Outre la maxime du droit de justice inhérent au domaine féodal, une autre maxime qui se perpétuait parmi la noblesse, était celle de la royauté primitivement élective et du droit de consentement des pairs et des grands du royaume, à chaque nouvelle succession. C’est ce qu’exprimaient, au XIIe et au XIIIe siècle, les formules du sacre, par le cri : nous le voulons, nous l’approuvons, que cela soit[3] ! et, quand ces formules eurent disparu, l’esprit en demeura empreint dans les idées et les mœurs des gentilshommes. Tout en professant pour le roi un dévouement sans bornes, ils se plaisaient à rappeler en principe le vieux droit d’élection et la souveraineté nationale. Dans le discours de l’un d’eux aux états-généraux de 1484, on trouve les paroles suivantes : « Comme l’histoire le raconte et comme je l’ai appris de mes pères, le peuple, au commencement, créa des rois par son suffrage[4]. » Aux mêmes souvenirs, transmis de la même manière, se rattachait encore le principe fondamental de l’obligation, pour le roi, de ne rien décider d’important sans l’avis de ses barons, sans le concours d’une assemblée délibérante, et cet autre principe, que l’homme franc n’est justiciable que de ses pairs, et ne

  1. Nos omnes regni majores attento animo percipientes, quod regnum non per jus scriptum, nec per clericorum arrogantiam, sed per sudores bellicos fuerit adquisitum ; præsenti decreto omnium juramento statuimus et sancimus… (Ibid.)
  2. Ut sic jurisdictio nostra ressuscitata respiret, et ipsi hactenùs ex nostrâ depauperatione ditati… Reducantur ad statum ecclesiæ primitivæ et in contemplatione viventes, nobis sicut decet activam vitam ducentibus ostendant miracula, quæ dudùm a seculo recessernnt. (Ibid.)
  3. Post milites et populi tam majores quam minores uno ore consentientes, laudaverunt ter proclamantes : Laudamus, volumus, fiat. (Coronatio Philippi primi, apud rerum Gallic. et Franc. scriptores, tom. XI, pag. 33.) — Ipse autem episcopus affatur populum si tali principi ac rectori se subjicere… velint, tunc ergo à circumstante clero et populo unanimiter dicatur.
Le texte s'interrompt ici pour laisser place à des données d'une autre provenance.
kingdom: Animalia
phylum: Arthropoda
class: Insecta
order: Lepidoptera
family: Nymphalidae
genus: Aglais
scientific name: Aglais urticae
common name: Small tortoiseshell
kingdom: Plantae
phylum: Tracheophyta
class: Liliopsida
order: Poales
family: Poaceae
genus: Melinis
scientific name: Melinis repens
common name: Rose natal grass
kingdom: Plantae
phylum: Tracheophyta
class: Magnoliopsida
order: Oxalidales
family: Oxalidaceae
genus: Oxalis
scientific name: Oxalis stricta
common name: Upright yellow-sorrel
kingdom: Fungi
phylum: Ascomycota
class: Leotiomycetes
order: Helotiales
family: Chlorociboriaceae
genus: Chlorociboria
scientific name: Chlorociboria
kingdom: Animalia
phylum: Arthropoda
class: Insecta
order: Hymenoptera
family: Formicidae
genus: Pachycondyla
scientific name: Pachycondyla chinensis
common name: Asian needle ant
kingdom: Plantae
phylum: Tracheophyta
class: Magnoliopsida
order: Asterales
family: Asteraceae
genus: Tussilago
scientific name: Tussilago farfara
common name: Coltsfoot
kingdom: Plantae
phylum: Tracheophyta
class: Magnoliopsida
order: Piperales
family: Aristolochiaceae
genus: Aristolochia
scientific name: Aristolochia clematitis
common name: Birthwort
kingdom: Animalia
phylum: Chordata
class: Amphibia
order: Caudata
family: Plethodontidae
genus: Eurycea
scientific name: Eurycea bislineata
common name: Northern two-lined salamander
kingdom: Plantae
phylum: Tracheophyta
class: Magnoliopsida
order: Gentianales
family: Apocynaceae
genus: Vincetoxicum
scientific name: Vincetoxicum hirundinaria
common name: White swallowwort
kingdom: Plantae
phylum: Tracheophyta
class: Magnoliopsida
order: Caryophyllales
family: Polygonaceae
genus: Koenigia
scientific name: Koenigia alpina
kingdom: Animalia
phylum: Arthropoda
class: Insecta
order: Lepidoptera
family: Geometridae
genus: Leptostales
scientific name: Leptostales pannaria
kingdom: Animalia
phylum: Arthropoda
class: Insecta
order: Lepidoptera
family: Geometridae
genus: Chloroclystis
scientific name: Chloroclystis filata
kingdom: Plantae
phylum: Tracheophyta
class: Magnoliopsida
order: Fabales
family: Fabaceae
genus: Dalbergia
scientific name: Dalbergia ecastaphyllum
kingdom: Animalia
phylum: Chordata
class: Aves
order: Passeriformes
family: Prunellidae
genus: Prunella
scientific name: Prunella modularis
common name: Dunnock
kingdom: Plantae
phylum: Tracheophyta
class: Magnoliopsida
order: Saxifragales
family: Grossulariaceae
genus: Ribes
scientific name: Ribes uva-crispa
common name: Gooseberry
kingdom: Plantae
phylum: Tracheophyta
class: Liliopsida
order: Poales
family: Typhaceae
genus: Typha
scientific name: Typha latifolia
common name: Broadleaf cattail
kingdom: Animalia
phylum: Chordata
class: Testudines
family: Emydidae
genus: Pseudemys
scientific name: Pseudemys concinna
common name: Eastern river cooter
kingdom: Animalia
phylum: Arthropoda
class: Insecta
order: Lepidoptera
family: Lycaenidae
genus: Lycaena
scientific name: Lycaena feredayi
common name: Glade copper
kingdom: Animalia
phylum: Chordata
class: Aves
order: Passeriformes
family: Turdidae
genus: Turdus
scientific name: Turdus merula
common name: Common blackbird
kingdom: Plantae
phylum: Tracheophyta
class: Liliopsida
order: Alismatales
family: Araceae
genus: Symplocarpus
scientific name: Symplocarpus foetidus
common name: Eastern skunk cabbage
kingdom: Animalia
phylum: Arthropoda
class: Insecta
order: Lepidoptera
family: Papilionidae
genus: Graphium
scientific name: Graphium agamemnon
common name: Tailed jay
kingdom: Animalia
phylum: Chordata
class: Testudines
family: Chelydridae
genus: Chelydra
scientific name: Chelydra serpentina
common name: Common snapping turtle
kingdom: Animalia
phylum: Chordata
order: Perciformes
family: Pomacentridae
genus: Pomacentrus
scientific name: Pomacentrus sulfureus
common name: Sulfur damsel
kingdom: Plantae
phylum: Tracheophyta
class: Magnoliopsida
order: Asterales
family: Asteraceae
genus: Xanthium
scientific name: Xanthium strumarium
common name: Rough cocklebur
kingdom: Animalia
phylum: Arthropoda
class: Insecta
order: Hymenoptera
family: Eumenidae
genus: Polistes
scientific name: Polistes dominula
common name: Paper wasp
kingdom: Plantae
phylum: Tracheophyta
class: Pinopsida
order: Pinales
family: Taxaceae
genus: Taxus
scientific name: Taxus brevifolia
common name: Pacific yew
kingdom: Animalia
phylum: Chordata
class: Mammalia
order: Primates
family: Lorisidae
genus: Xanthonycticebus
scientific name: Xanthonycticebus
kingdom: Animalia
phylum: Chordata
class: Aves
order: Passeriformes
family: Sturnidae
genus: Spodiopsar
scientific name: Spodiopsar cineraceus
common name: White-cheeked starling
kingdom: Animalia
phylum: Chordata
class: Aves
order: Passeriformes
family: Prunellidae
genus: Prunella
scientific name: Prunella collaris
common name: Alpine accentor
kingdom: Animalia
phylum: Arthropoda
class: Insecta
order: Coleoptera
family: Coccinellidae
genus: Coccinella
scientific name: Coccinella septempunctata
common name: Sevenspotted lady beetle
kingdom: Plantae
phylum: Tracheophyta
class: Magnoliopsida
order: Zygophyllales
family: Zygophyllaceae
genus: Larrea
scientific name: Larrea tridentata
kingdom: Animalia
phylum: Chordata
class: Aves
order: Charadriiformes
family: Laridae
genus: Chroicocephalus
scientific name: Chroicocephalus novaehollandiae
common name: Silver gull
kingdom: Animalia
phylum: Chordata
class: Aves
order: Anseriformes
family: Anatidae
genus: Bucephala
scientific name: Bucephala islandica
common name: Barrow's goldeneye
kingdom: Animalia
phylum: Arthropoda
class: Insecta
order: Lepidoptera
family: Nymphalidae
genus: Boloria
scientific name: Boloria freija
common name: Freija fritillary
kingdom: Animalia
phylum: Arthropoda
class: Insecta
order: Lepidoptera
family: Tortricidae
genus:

Fiat, fiat, amen. (Don Martene, Amplissima collectio, tom. II, col. 611, 612.)
  4. Historiæ praedicant, et id à majoribus meis accepi, initio, domini rerum populi suffragio, reges fuisse creatos. (Discours de Philippe Pot, seigneur de La Roche, grand-sénéchal de Bourgogne, Journal des États-Généraux, par Masselin, pag. 146.)